Geithner's Latest Alibi

Treasury Secretary Tim Geithner, chiding Wall Street for trying to undermine enforcement of the Dodd-Frank financial-reform bill, is trying to rewrite history. He would have us believe that regulators lacked the power to prevent the financial collapse. In fact, they had plenty of power. The problem was that Geithner and company were in industry’s pocket, and didn’t use the power they had.

Writing in today's Wall Street Journal, in an op-ed piece titled “Financial Crisis Amnesia,” Geithner contends:

Regulators did not have the authority they needed….A large shadow banking system had developed without meaningful regulation, using trillions of dollars of short-term debt to fund inherently risky financial activity. The derivatives market grew to over $600 trillion, with little transparency or oversight. Household debt rose….with a large portion of those loans originated with little or no supervision and poor consumer protections.

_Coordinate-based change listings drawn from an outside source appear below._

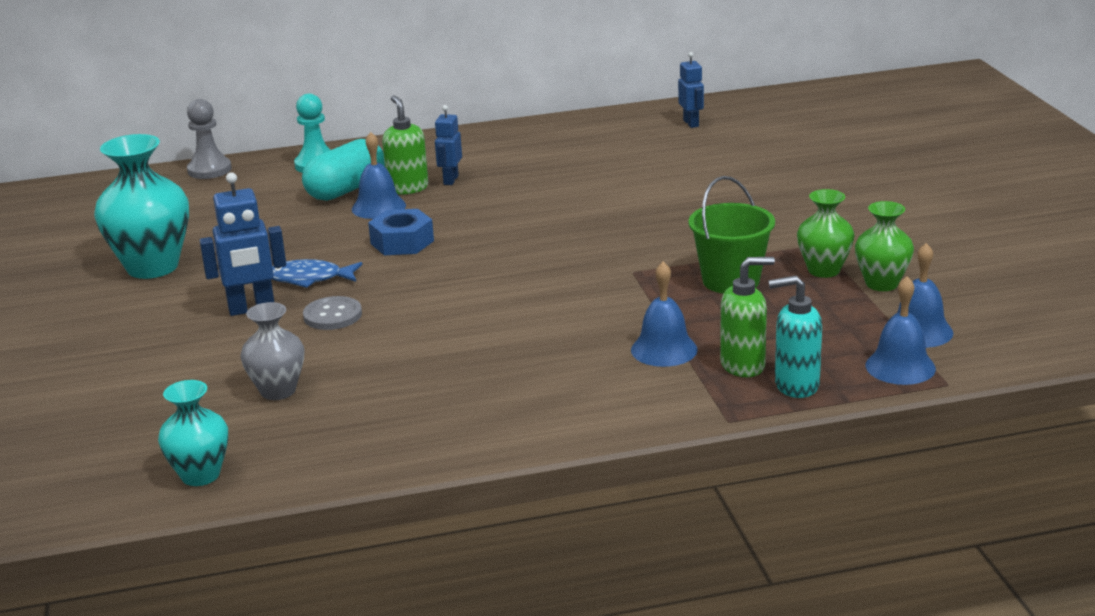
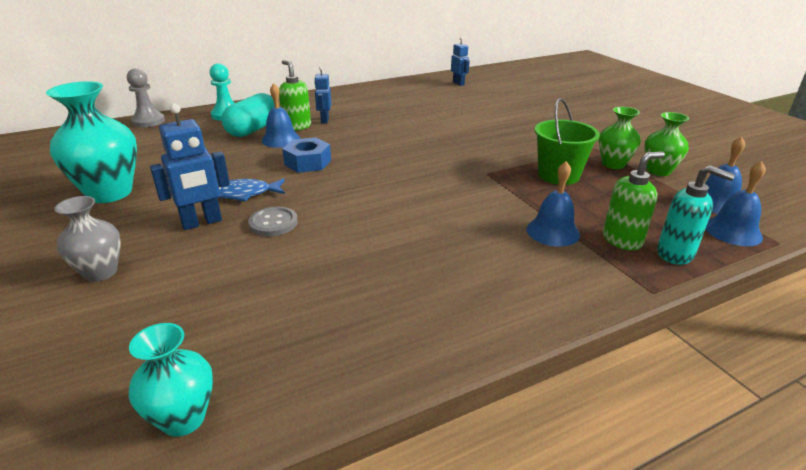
camera: 15 degrees left, 5 degrees up
grey vase [240,302,304,400] -> grey vase moved to [54,196,121,282]
turquoise soap dispenser [768,275,822,398] -> turquoise soap dispenser turned 135 degrees counterclockwise [657,165,735,265]

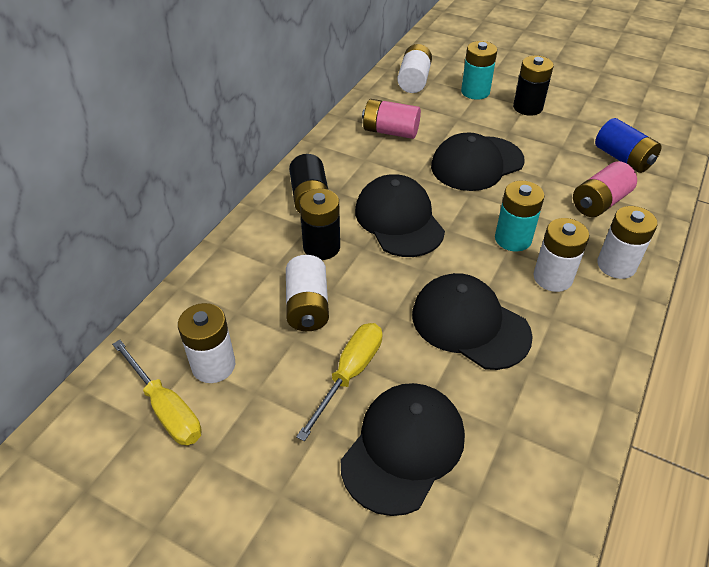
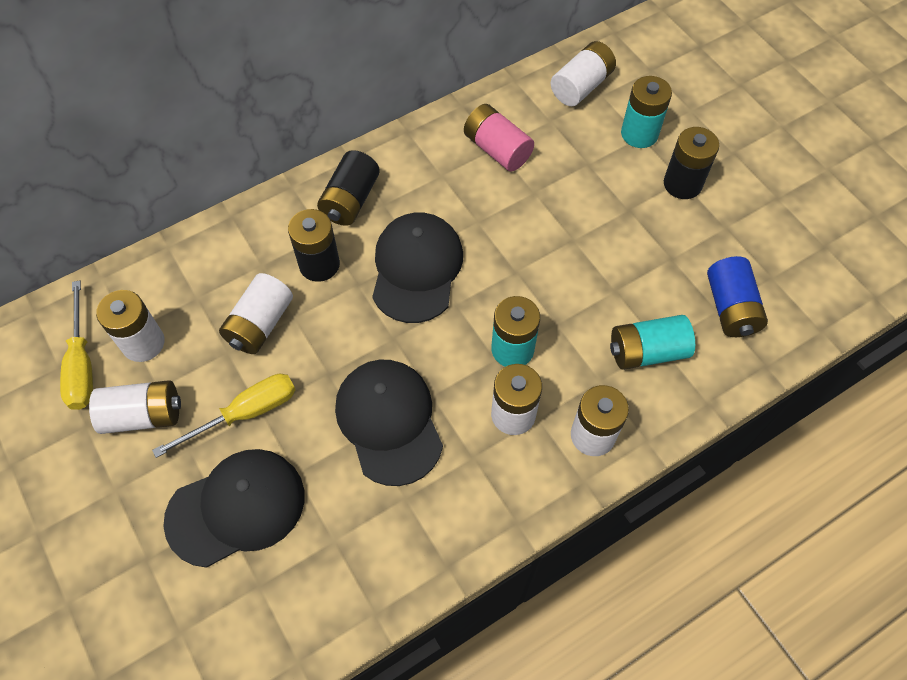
camera: 30 degrees right, 15 degrees up
black cap [431,132,524,191] -> none
pink battery [573,161,637,217] -> turquoise battery [610,315,695,370]
none -> white battery [89,380,181,434]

Jesus wept! The amnesia is Geithner’s.

Take these in turn. Derivatives: Brooksley Born was sounding the alarms about derivatives in 1998, and was crushed by the same Treasury Department where Geithner was then a top deputy to Robert Rubin. Born wanted to issue regulations requiring much greater “transparency and oversight,” for which she had full authority as head of the Commodity Futures Trading Commission. She was blocked politically by the Treasury. Where was Geithner?

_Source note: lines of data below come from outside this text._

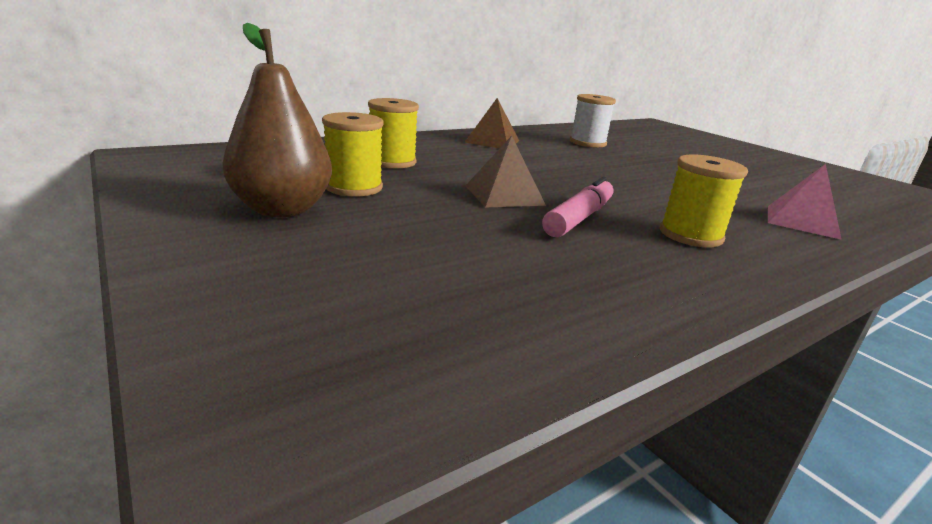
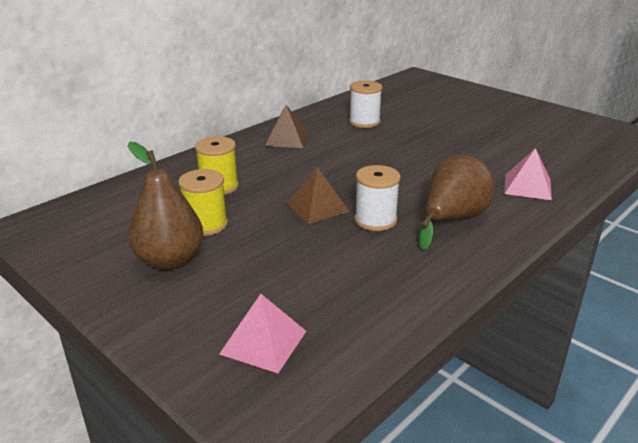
camera: 10 degrees left, 5 degrees up
pink marker [542,177,613,237] -> white spool [355,165,401,231]
yellow spool [660,154,748,247] -> brown pear [419,155,495,250]
none -> pink pyramid [219,294,306,373]

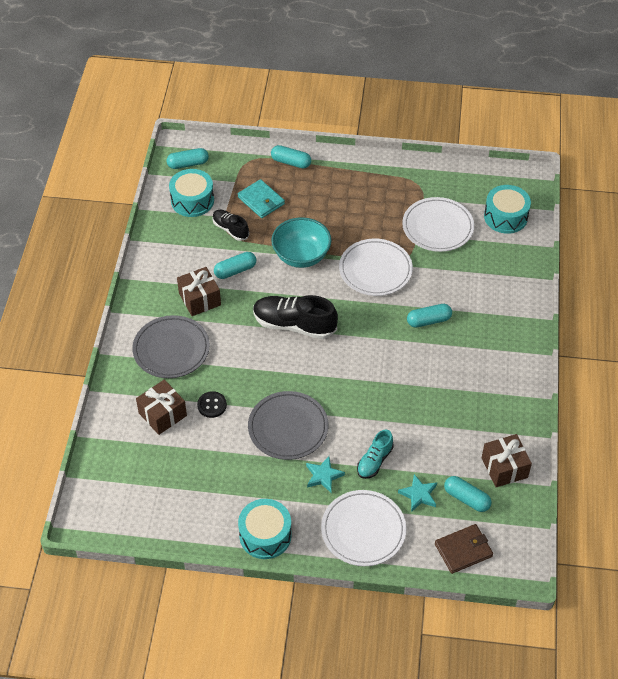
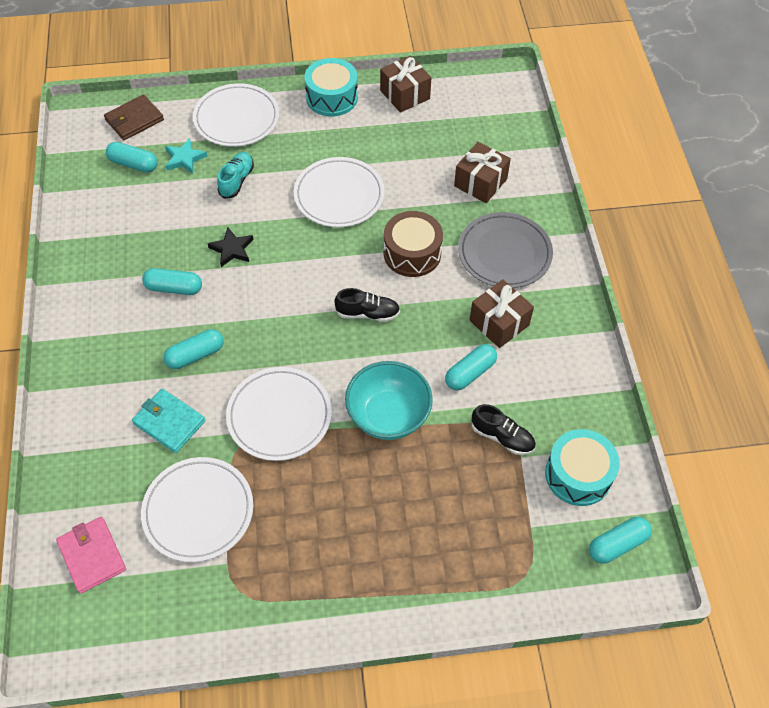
camera: 165 degrees right, 5 degrees up
black button [197,391,227,418] -> none
turquoise wallet [238,179,285,218] -> turquoise wallet moved to [132,389,206,453]
grey plate [248,391,328,460] -> white plate [294,157,385,227]
black shoe [253,295,338,339] -> black shoe [334,288,400,322], size x0.57
turquoise capsule [271,145,311,168] -> turquoise capsule moved to [142,268,202,295]
turquoise star [306,456,345,493] -> none
brown gift [482,434,532,487] -> brown gift moved to [380,55,431,113]
turquoise drum [484,185,531,234] -> pink wallet [56,517,126,594]
none -> black star [208,227,254,267]
none -> brown drum [384,211,443,277]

Fast forward to the Obama administration. Born’s successor as CFTC Chairman, Gary Gensler, repeatedly tried to toughen scrutiny of derivatives, and was opposed or blocked by none other than Tim Geithner.

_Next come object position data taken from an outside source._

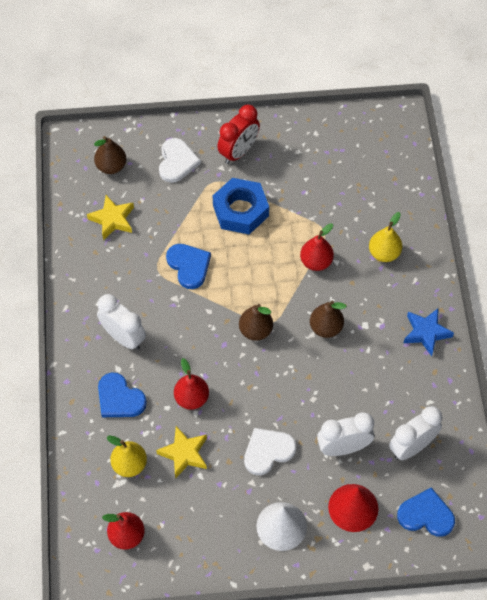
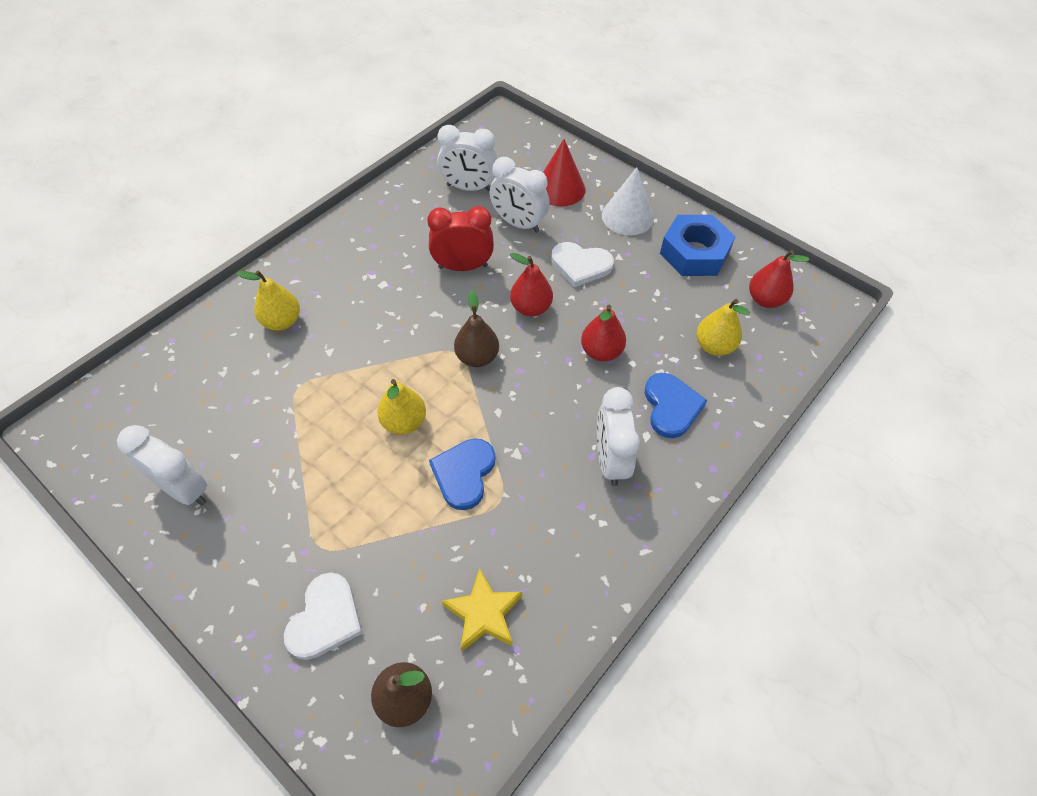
camera: 135 degrees left, 5 degrees down
yellow star [156,426,207,479] -> none
white heart [159,138,201,183] -> white heart turned 150 degrees clockwise [284,572,363,660]
blue nut [213,178,269,234] -> blue nut moved to [660,215,736,276]
red clock [217,105,260,164] -> red clock moved to [427,206,494,271]
red pear [300,223,334,271] -> red pear moved to [510,253,553,316]
brown pear [310,301,347,338] -> none
blue heart [397,487,455,537] -> none
blue star [404,308,454,356] -> none
none -> white clock [117,425,207,505]
none -> yellow pear [377,379,426,435]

What about subprime, the heart of the collapse? Geithner was president of the New York Fed. His colleague, Fed Chairman Alan Greenspan repeatedly refused to use his authority under the 1993 Home Equity Protection Act, which directed the Fed to issue loan underwriting standards. Had Greenspan acted, there would have been no subprime meltdown. As the crisis was gathering, the risks of subprime were all over the financial press. As president of the New York Fed, he could observe these exposures. Where was Geithner?

The junk bonds backed by subprime mortgages, and blessed with Triple-A ratings by the credit rating agencies, could not have been sold without the corruption of those ratings. The rating agencies are supposed to be monitored and supervised by the SEC. Even after the collapse in 2009, when Geithner wrote his grand design for the financial reform that became the Dodd-Frank Act, there was no tough oversight of these rating firms, and there still isn’t.

Now, Geithner is trying to cover his butt writing an op-ed (that the Wall Street Journal was happy to publish) blaming Wall Street for his own failure to be a tougher regulator.

In Ron Suskind’s fine book, Confidence Men, on how Geithner, Larry Summers, and company protected Wall Street, Suskind quotes an appalled Senator Byron Dorgan telling President-elect Obama in December 2008, “You’ve picked the wrong people!”

Did he ever. Geithner keeps proving that over and over again.


Our Leftist regime is not to be faulted, they have done the very best they could.
CAP and others of like ilks, published the plan, but like all plans, this one and others went astray. REALITY is far from Leftist Planning. Theories, economic platitudes, Old Econ ideas out of date, failed systems, all were tried and found wanting. Essentially the beloved Left had to get the angst out of thier systems prior to actually implementing solid Progressive ideas.
Fatally, the US suffered thru this for 2 years, till the Common Sense of the US Electorate rose up in 2010. PERHAPS they are not asleep in 2012.
The odds are, 6/10 that this will NOT be case come November. But then, one never can be entirely sure that the Individuals watching March Madness may just get off the couch come November and toss the Lefties down the Capital Steps.
Could happen....
Semper FI

This is hackery at its worst. Geithner argued there was no overall systemic regulator capable of imposing prudential regulation on non-banks and there was no authority to put non-banks into a managed BK process a la the FDIC's authority w/r/t banks. That's just true. Congress tried to fix those things in dodd-frank and we'll see if they work, but geithner did NOT argue that the government lacked legal authority over the issues you describe and your quote from the op-ed conveniently omits ALL the relevant context. Here it is so your readers are actually well informed:

"Regulators did not have the authority they needed to oversee and impose prudent limits on overall risk and leverage on large nonbank financial institutions. And they had no authority to put these firms, or bank holding companies, through a managed bankruptcy that wound them down in an orderly way or to otherwise adequately contain the damage caused by their failure. The safeguards on banks were much tougher than those applied to any other part of the financial system, but even those provisions were not conservative enough."